Avez-vous tenté l’expérience auprès des grosses entreprises du secteur privé ?

Il est réconfortant de constater qu’Omnicane a été favorable à une ouverture vers une approche agricole qui s’articule autour du respect et de la conservation de la biodiversité. Nous y avons développé un jardin intégré. L’autre initiative qui mérite d’être évoquée est celle réalisée conjointement par le MAA et Harel Mallac. Nous avons créé un jardin sur le toit d’un de ses bâtiments à Port-Louis. Ce programme a été développé dans le cadre de son Corporate Social Responsability. On peut imaginer ce qu’on pourrait faire si les propriétaires pouvaient développer un jardin intégré sur le toit de leurs bâtiments à Port-Louis.

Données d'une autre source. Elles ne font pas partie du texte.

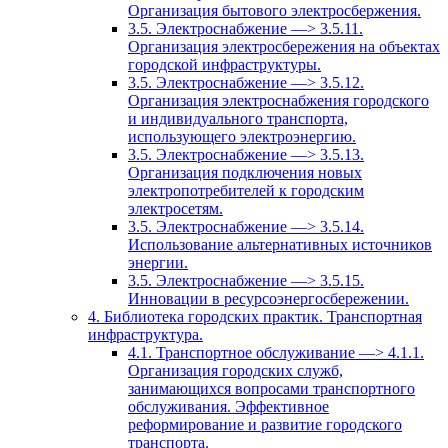
Организация бытового электросбержения.
3.5. Электроснабжение —> 3.5.11.
Организация электросбережения на объектах
городской инфраструктуры.
3.5. Электроснабжение —> 3.5.12.
Организация электроснабжения городского
и индивидуального транспорта,
использующего электроэнергию.
3.5. Электроснабжение —> 3.5.13.
Организация подключения новых
электропотребителей к городским
электросетям.
3.5. Электроснабжение —> 3.5.14.
Использование альтернативных источников
энергии.
3.5. Электроснабжение —> 3.5.15.
Инновации в ресурсоэнергосбережении.
4. Библиотека городских практик. Транспортная
инфраструктура.
4.1. Транспортное обслуживание —> 4.1.1.
Организация городских служб,
занимающихся вопросами транспортного
обслуживания. Эффективное
реформирование и развитие городского
транспорта.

Quelles sont les conditions indispensables pour étendre davantage le concept d’une approche agricole qui respecte les lois de la nature ?

Le recours éventuel à une approche agricole intégrée pourrait potentiellement contribuer à prévenir contre les maladies qu’on associe à tort ou à raison aux effets d’une utilisation abusive de produits chimiques. Il faut sensibiliser les étudiants en agriculture sur cette approche. À eux de choisir dans quelle filière ils s’engageront professionnellement. L’enseignement de l’agriculture comme matière devrait être inscrit au cursus scolaire. Pourquoi ne pas en profiter dans le cadre de la réforme du système éducatif du pays? Cette initiative permettra de développer chez l’enfant le respect de la terre et de ses produits. Les architectes peuvent apporter une contribution considérable sur ce plan. L’architecture des maisons devrait tenir compte de la possibilité de créer des espaces en vue d’aménager des jardins intégrés.